Phillips wanted to determine whether there's an optimal inclusionary zoning policy and if not, what the policy's tradeoffs look like. This involves finding a balance between creating more deed-restricted affordable housing and boosting the overall supply of housing.

He concluded that the value of the government subsidy for building affordable housing needs to outweigh its costs. If taxes are too high on new construction, the new housing just won't go up. And because it's hard to strike that balance correctly in every case, Phillips also found the policy should be voluntary, rather than mandated. That way, "if you calibrate wrong, if you require too much and offer too little, you're not going to kill projects because they have no choice but to go down that pathway," Phillips said.

While it's possible to improve inclusionary zoning, Phillips found the costs of the policy "are very likely greater than the benefits." But he recognizes that it can be politically impossible for policymakers to abandon the policy.

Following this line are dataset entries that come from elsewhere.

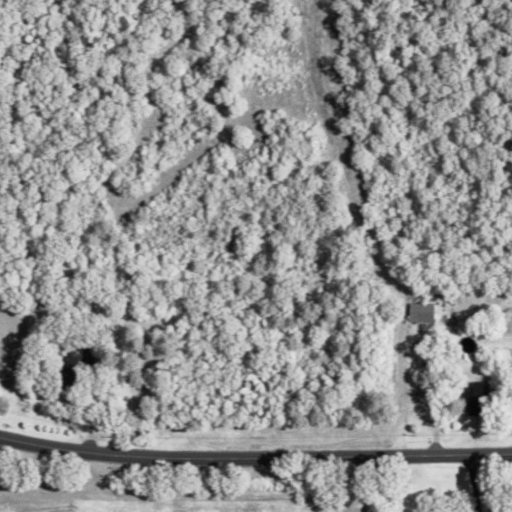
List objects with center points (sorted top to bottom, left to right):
building: (420, 312)
building: (73, 366)
building: (474, 397)
road: (255, 457)
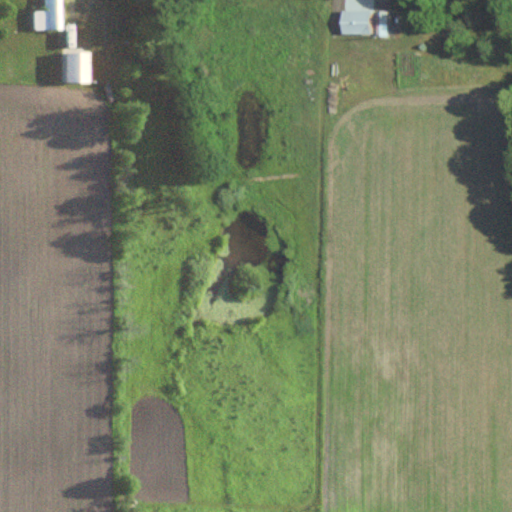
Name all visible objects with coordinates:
road: (365, 3)
building: (47, 17)
building: (368, 22)
building: (75, 68)
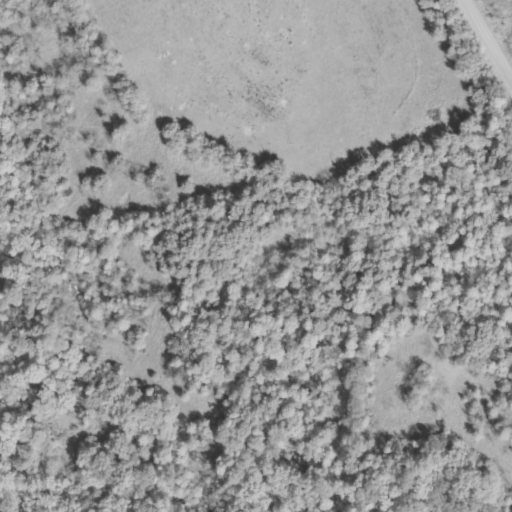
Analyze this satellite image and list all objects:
road: (489, 39)
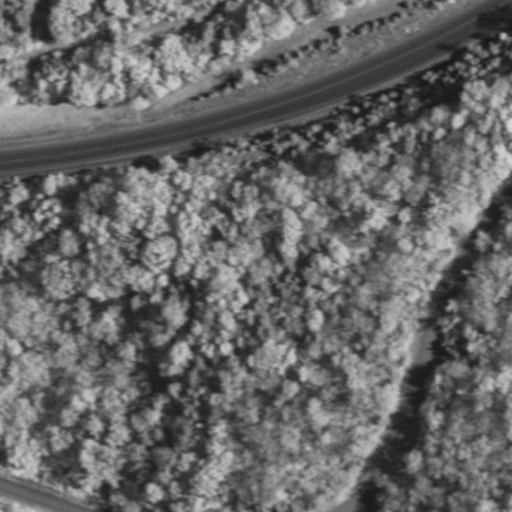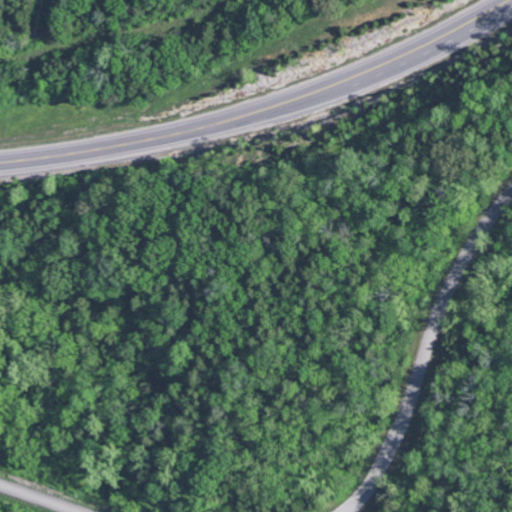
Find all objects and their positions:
road: (261, 110)
road: (351, 504)
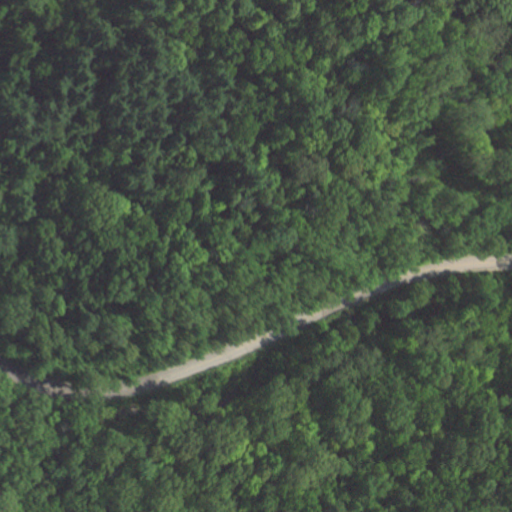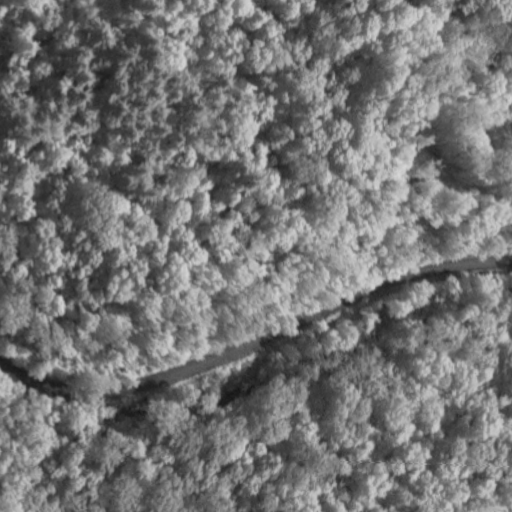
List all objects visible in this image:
road: (256, 344)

"That's not to say that we should just get rid of these programs," Phillips said. "Partly for political reasons, I think it's just a necessity in many cases, and maybe at least a bridge to something better."

Studying the impacts of inclusionary zoning is increasingly important because a growing number of states and localities are looking to boost all kinds of infill construction in existing neighborhoods, including so-called "missing middle housing" — everything between a detached single-family home and an apartment building. While larger apartment buildings are generally better able to absorb the costs of inclusionary zoning, it often doesn't pencil out to build below-market units in smaller developments.

"It's a lot easier to make inclusionary zoning work when most of your projects in your city are 50 units, 100 units," Phillips said. To encourage the construction of missing middle housing, "you really need a simple process and minimal requirements," he added.

Many policy experts, including Phillips, would rather see governments provide much more in direct housing subsidies, both for low-income people and homebuilders.

Direct subsidies, like housing vouchers, give low-income residents more flexibility: they can choose where they want to live. And every dollar spent on direct housing support, like housing vouchers, tends to go farther than a dollar used to subsidize the construction of an affordable unit, Phillips said.

"We really, over time, need to move away from trying to have land use reforms serve multiple purposes, let them do what they're good for, which is producing more housing of different types," Phillips said. "And we really need to find resources and commit resources to subsidizing housing for people who can't afford it on their own, whether through vouchers or subsidies for construction, really both."